Gov. Rick Perry declared 14 South Texas counties disaster areas before the storm began, allowing state resources to be used to send equipment and emergency workers to areas in the storm’s path. The storm defied forecasts that it would swarm the mouth of the Rio Grande, pushing its current upstream and causing massive flooding on both sides of the border.

Most of the destruction was on South Padre Island, a beach resort town on a barrier island off the Texas coast. Part of an apartment complex roof collapsed, and a hotel sign blew off. The causeway linking the island to the mainland was closed.

Forecasters warned of up to 12 inches of rain that could produce flooding in the heavily populated Rio Grande Valley. Up to 20 inches was predicted for isolated areas. Thunderstorms were attributed to Dolly as far away as Houston, 400 miles up the Texas coastline.

As the front edge of the storm passed over the Texas mainland, residents still needed breakfast. The few stores that were open - even without electricity - were doing brisk business before Dolly fully revved up.

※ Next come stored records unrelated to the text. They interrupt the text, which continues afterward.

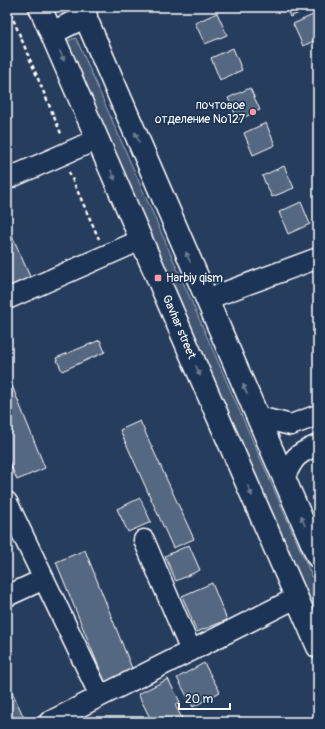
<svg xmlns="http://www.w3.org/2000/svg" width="325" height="729" font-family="Pangolin,sans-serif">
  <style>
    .green { fill: #425672; stroke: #a0aab8 }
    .building { fill: #556781; stroke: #fff }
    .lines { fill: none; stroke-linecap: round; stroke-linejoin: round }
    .minor-casing { stroke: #fff; stroke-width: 23 }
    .major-casing { stroke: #fff; stroke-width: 25 }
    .path { stroke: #fff; stroke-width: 2.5; stroke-dasharray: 4 3; stroke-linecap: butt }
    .minor { stroke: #1d3557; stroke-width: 20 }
    .major { stroke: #1d3557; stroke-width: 22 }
    .oneway { fill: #6c7c92 }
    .poi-dot { fill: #ff9aa2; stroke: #1d3557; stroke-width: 1.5 }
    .labels { text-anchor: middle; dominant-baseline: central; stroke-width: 3.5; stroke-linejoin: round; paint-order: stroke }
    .poi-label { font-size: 12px; fill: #fff; stroke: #1d3557; text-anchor: end }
    .street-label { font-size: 12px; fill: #fff; stroke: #1d3557 }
  </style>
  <rect width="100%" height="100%" fill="#263d5e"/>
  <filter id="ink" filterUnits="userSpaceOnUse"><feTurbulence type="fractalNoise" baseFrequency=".025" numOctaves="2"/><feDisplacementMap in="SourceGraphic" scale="8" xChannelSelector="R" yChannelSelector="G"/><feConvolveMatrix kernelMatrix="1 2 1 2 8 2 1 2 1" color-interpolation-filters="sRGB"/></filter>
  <g filter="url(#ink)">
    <!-- green -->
    <path class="green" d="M 76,38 L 318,590 L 318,617 L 67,41 Z"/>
    <!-- building -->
    <path class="building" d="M 286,7 L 312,7 L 290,17 Z
      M 217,13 L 227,35 L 205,44 L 195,23 Z
      M 315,14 L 318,20 L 318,39 L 303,46 L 293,24 Z
      M 233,48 L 242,70 L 220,80 L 211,58 Z
      M 250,88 L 260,110 L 238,120 L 228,98 Z
      M 266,123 L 275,145 L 253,155 L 244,133 Z
      M 284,166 L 294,188 L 272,197 L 262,176 Z
      M 301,202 L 310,224 L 288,234 L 279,212 Z
      M 7,224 L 31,279 L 7,290 Z
      M 100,340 L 105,352 L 62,371 L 56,358 Z
      M 7,373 L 45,468 L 17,480 L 7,456 Z
      M 140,421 L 194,539 L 173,548 L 120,430 Z
      M 140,498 L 151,522 L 128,532 L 117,509 Z
      M 189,545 L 200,570 L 176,581 L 165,556 Z
      M 85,550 L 133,671 L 105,682 L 56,562 Z
      M 212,583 L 227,620 L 197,632 L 182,596 Z
      M 204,663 L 220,692 L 193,707 L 177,678 Z
      M 168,679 L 180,702 L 175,705 L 184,722 L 152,722 L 138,694 Z
      M 7,681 L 26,722 L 7,722 Z"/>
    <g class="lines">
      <!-- minor casing -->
      <g class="minor-casing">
        <path id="minor" d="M 7,179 L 98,139
          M 7,299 L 141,240
          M 207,299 L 318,258
          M 258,417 L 291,425 L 318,415
          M 284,478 C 294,457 296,454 318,445
          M 7,502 L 100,696
          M 144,540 L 191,651
          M 7,596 L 44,579
          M 49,722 L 296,598"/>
      </g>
      <!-- major casing -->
      <g class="major-casing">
        <path id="major" d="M 40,7 L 318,647
          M 81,7 L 318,557
          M 52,33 L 86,16"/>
      </g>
      <!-- path -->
      <path class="path" d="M 8,7 L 62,136
        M 69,172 L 99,239"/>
      <!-- minor -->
      <use href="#minor" class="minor"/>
      <!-- major -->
      <use href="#major" class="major"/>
    </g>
    <!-- one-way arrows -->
    <defs><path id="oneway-solid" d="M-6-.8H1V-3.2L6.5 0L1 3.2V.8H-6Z"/></defs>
    <g class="oneway">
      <use href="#oneway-solid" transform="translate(62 56) rotate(67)"/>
      <use href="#oneway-solid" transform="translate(137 137) rotate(-113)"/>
      <use href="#oneway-solid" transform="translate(113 175) rotate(67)"/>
      <use href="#oneway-solid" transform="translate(188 257) rotate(-113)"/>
      <use href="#oneway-solid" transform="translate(198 371) rotate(67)"/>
      <use href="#oneway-solid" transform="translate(245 389) rotate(-113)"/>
      <use href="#oneway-solid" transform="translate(250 491) rotate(67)"/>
      <use href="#oneway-solid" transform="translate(303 521) rotate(-113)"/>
    </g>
  </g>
  <!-- markers -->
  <g class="poi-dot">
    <circle cx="253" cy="112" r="4"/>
    <rect x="154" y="274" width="8" height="8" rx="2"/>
  </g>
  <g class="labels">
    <!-- poi labels -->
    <g class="poi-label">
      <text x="245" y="105">почтовое<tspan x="245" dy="14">отделение №127</tspan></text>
      <text x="166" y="278" text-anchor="start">Harbiy qism</text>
    </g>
    <!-- street labels -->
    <g class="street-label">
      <text transform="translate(179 327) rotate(67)">Gavhar street</text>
    </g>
  </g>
  <!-- margin -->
  <rect width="325" height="729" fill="none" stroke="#1d3557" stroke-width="24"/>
  <rect x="12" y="12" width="301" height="705" fill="none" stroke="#fff" stroke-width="1.5" filter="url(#ink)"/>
  <!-- scale -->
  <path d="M179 703v6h51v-6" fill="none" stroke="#ffffff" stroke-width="2"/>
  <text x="185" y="703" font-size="12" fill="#ffffff" stroke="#1d3557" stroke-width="3" paint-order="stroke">20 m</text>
</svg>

“Tienes tortillas?” Jorge Herrera shouted, rushing soaking wet into Johnny’s Grocery and Meat Market 2. His 3-year-old son Michelangelo, sporting a Superman T-shirt and matching underpants, was in tow.

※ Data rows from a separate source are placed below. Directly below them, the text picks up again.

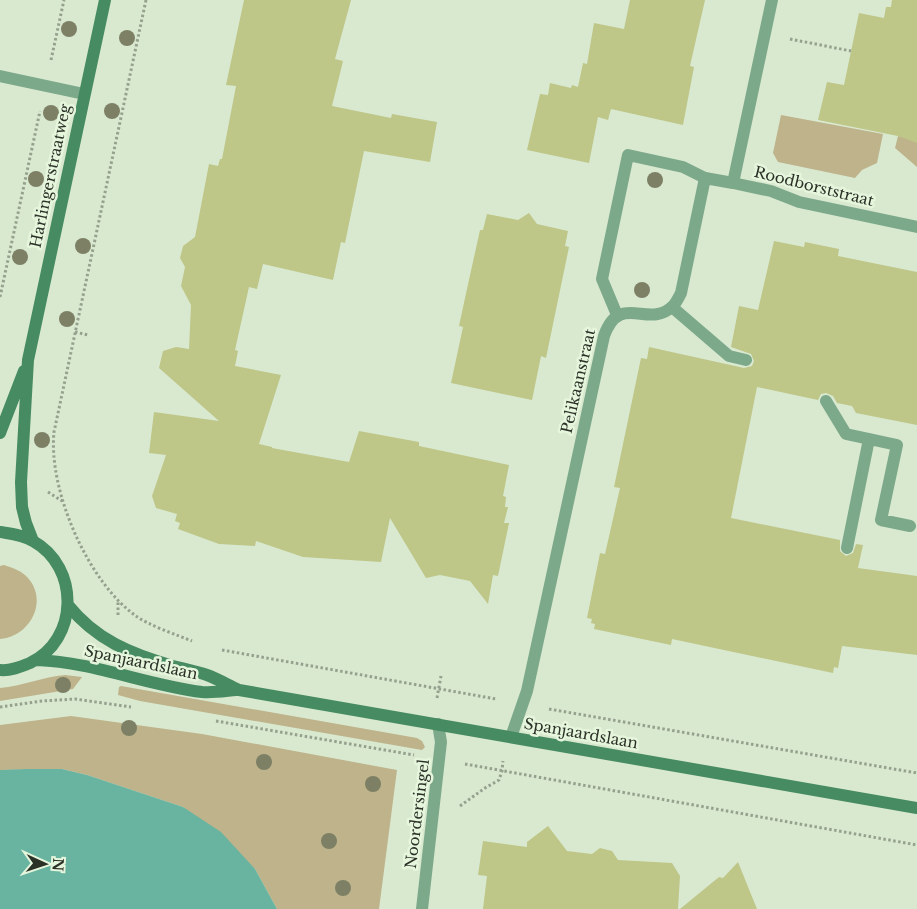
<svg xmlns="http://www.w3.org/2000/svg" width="917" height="909" font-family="'Libre Baskerville',serif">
	<rect width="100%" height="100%" fill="#d9e9d0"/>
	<path fill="#beb38a" d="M781,115L883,134L877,163L862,170L855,178L778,162L773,153Z
		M898,136L917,139V167L895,148Z
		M4,565C13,568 22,571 28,578C49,602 29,637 0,639V566Z
		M65,675L82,677L73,689L0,701V688C22,686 43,677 65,675Z
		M121,686L417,738L422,741L425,747L422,750L140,701L118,695L119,687Z
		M71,716L202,734L397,770L379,909H277L255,869L183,807L87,775L62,769L0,770V725Z"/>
	<path fill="#68b4a1" d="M27,769H62L87,775L183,807L221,832L255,869L277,909H0V770Z"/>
	<path fill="#bec688" d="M244,0H351L335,59L343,61L332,106L391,118L392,114L437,122L430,162L364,151L345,243L341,242L333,280L263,264L257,289L249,287L235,350L238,351L235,366L281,375L259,444L272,447V448L349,462L359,431L419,442V446L509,465L503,496L506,497L505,507H508L504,523H509L498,576L493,575L488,604L470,581L440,575L426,578L390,518L381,562L303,557L256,541L255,546L219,544L178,529L180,523L175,521L177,514L156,508L152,496L166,455L149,453L154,412L219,421L159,368L163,351L176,347L189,349L191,305L181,286L185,267L180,258L183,246L195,237L209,164L218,166L220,159H222L236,86L226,85Z
		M630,0H705L690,66L694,67L683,125L611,109L608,120L598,117L589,163L527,150L540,94L548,95L550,83L571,88L572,85L578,87L583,63L587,64L594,23L624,29Z
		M892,0H917V143L898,136L818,120L827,82L844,85L859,13L884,18L886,7H891Z
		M529,213L537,224L568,231L565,246L569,247L546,358L541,356L532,400L451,383L463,327L459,326L465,298L480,230H483L487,214L518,220Z
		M774,241L804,247L805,242L839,249L838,256L917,272V425L856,413L852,406L837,403L833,396L826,393L821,394L818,400L757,387L731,518L840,540V551L846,556L853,553L856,544L863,545L858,568L917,576V655L842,646L838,668L834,667L833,673L672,639L671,645L594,629L595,624L591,623L592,619L587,618L600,553L605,554L620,488L614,487L641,358L647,359L649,347L744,368L752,366L754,361L751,354L731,347L739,306L758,310Z
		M548,826L567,851L592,854L600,848L612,851L618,860L672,863L680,876L678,909H483L487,876L478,875L483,841L527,847V842Z
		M738,862L757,909H680L719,877L723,878Z"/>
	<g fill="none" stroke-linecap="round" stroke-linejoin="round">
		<path stroke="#95a18e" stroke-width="3" stroke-dasharray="2.5 2.5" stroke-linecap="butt" d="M146,0L54,432C48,490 88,582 136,616C148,625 177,635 192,641
			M790,39L851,51
			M51,60L64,0
			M0,297L40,111
			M75,332L88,335
			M48,492L62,501
			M118,615V601
			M222,650L496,699
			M437,698L441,676
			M0,707L42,701L75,699L131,707
			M549,709L917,773
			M216,721L414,755
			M465,764L917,845
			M460,806L485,788L499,780L502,771L503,761"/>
		<path stroke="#7da98b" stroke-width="12" d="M0,76L84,94
			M672,307L729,356L746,360
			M617,315L602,279L628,155L683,167L705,178
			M826,401L846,434L897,445L881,520L910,526
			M847,548L869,439"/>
		<path stroke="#7da98b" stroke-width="12" d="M733,183L771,191L799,202L917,227
			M511,737L527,691L604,336C620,291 648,330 673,306C676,303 679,297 681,293L705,178L733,183L772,0
			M422,909L441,742L438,724"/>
		<path stroke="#468b61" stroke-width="12" d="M0,433L24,371
			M0,532C12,534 23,535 33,541C80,567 79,640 30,663C20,667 10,671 0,670
			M33,541L26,523L22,507L21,482L28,360L105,0
			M68,605C96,640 131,654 173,666C185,669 196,671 207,675C218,679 228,685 239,690L917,808
			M37,660C93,662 146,685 202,692C213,693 225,691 236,690"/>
	</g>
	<g fill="#7d8065">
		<circle cx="69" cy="29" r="8"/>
		<circle cx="127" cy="38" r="8"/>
		<circle cx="112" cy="111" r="8"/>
		<circle cx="51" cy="113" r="8"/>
		<circle cx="36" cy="179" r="8"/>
		<circle cx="655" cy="180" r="8"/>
		<circle cx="83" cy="246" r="8"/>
		<circle cx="20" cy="257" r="8"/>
		<circle cx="642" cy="290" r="8"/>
		<circle cx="67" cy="319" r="8"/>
		<circle cx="42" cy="440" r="8"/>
		<circle cx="63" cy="685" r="8"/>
		<circle cx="129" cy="728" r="8"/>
		<circle cx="264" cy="762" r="8"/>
		<circle cx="373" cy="784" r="8"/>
		<circle cx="329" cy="841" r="8"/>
		<circle cx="343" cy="888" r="8"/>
	</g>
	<g text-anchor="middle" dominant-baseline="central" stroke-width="5" stroke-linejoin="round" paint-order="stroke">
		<g font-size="15" fill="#2b3127" stroke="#e6f6dd">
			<text transform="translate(50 176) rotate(-78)">Harlingerstraatweg</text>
			<text transform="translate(814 186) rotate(14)">Roodborststraat</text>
			<text transform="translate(578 381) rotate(-77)">Pelikaanstraat</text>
			<text transform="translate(141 662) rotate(12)">Spanjaardslaan</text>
			<text transform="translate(581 733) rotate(10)">Spanjaardslaan</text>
			<text transform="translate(417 814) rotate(-83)">Noordersingel</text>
		</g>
	</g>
	<g transform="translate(45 864) rotate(93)" stroke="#e6f6dd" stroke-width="4" paint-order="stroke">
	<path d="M0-4L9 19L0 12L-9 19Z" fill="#2b3127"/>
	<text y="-8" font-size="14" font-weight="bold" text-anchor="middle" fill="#2b3127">N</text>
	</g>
</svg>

Discovering the tortilla factories had closed before the storm and the store didn’t have any to sell, the Herreras settled for a bag of charcoal, chocolate cookies and two tall cans of beer.

In Mexico, fields were filling with water, palm trees were bent over in the wind and beaches were closed to the public. Mexican soldiers made a last-minute attempt to rescue people at the mouth of the Rio Grande. The soldiers battled storm-charged waves in an inflatable raft to rescue at least one family trapped in their home, while others farther inland were still refusing to go to government shelters, said Matamoros spokeswoman Leticia Montalvo.

In Brownsville, palm trees leaned and small debris was strewn across the all but empty streets. The windows and doors of shops were boarded up with plywood and most businesses were closed. Thousands were without power in Cameron, Hidalgo and Willacy counties, as well as South Padre Island. Transformers were popping in downtown Brownsville, utility officials said.

People fled to shelters in towns on both sides of the border, patrolled by local police and National Guard troops.

At Gladys Porter High School, evacuees flowed inside even as Dolly’s wind dismantled a school sign. Principal Dora Sauceda said people were lined up outside when she arrived at 4:30 a.m. The shelter was quickly nearing its 300-person capacity.

Miguel Angel Cruz and his wife, Maria Hernandez, brought their four children to the shelter because they feared the trailer they lived in wouldn’t withstand the wind and a nearby resaca - or pond formed by a bend in the Rio Grande - would flood.

“Yes, we’re scared,” Mr. Cruz, a welder, said in Spanish as his family settled in. “It’s our first hurricane.”